I have a 3 node ZK cluster (A, B, C). On one of the the nodes (node A), I
have a ZK client running that connects to the local server and creates an
ephemeral znode to indicate clients on other nodes that it is online.
I have test script that reboots the zookeeper server as well as client on A.
The test does a getstat on the ephemeral znode created by the client on A. I
am seeing that the view of znodes on A is different from the other 2 nodes.

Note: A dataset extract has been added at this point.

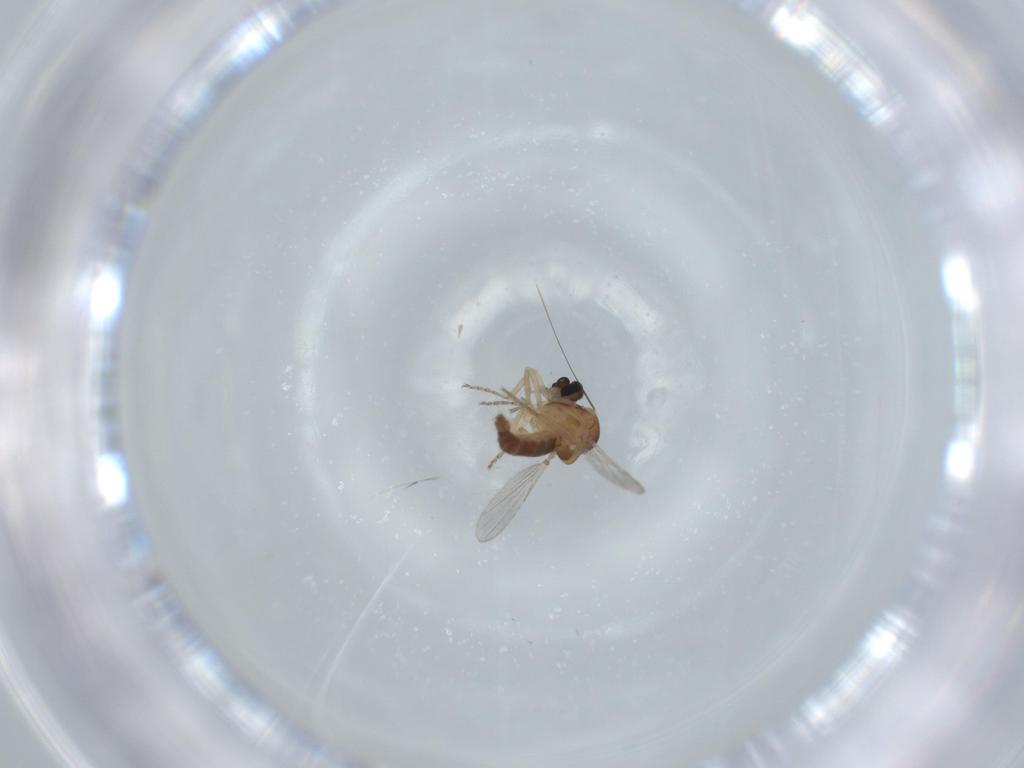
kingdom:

I can tell this from the session ID that the client gets after reconnecting
to the local ZK server.
So the test is simple:
- kill zookeeper server and client process
- wait for a few seconds
- do zkCli.sh stat ... > test.out
What I am seeing is that the ephemeral znode with old zxid, time, and
session ID is reappearing on node A. I have attached the output of 3
consecutive getstat requests of the test (see client_getstat.out). Notice
that the third output is the same as the first one. That is, the old
ephemeral znode reappeared at A. However, both B and C are showing the
latest znode with correct time, zxid and session ID (output not attached).

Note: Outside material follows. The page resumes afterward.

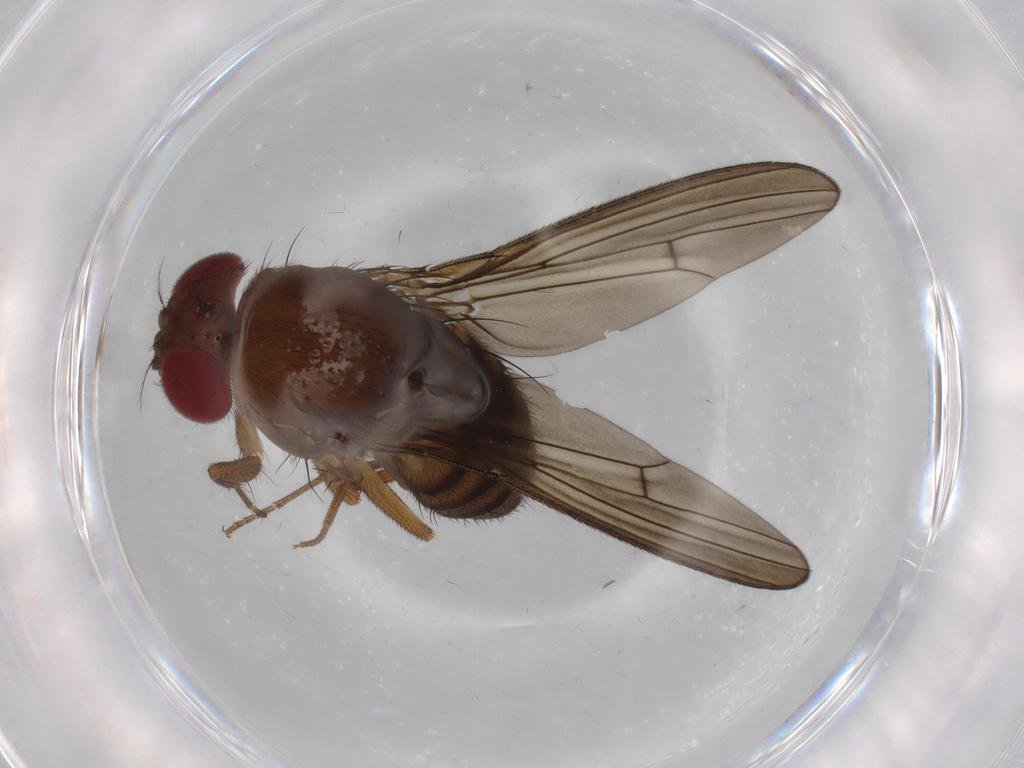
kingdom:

After this point, all following getstat requests on A are showing the old
znode. Whereas, B and C show the correct znode every time the client on A
comes online. This is something very perplexing. Earlier I thought this was
a bug in my client implementation. But the test shows that the ZK server on
A after reboot is out of sync with rest of the servers.
The stat command to each server shows that the servers are in sync as far as
zxid's are concerned (see stat.out). So there is something wrong with A's
local database that is causing this problem.
Has anyone seen this before? I will be doing more debugging in the next few
days. Comments/suggestions for further debugging are welcomed.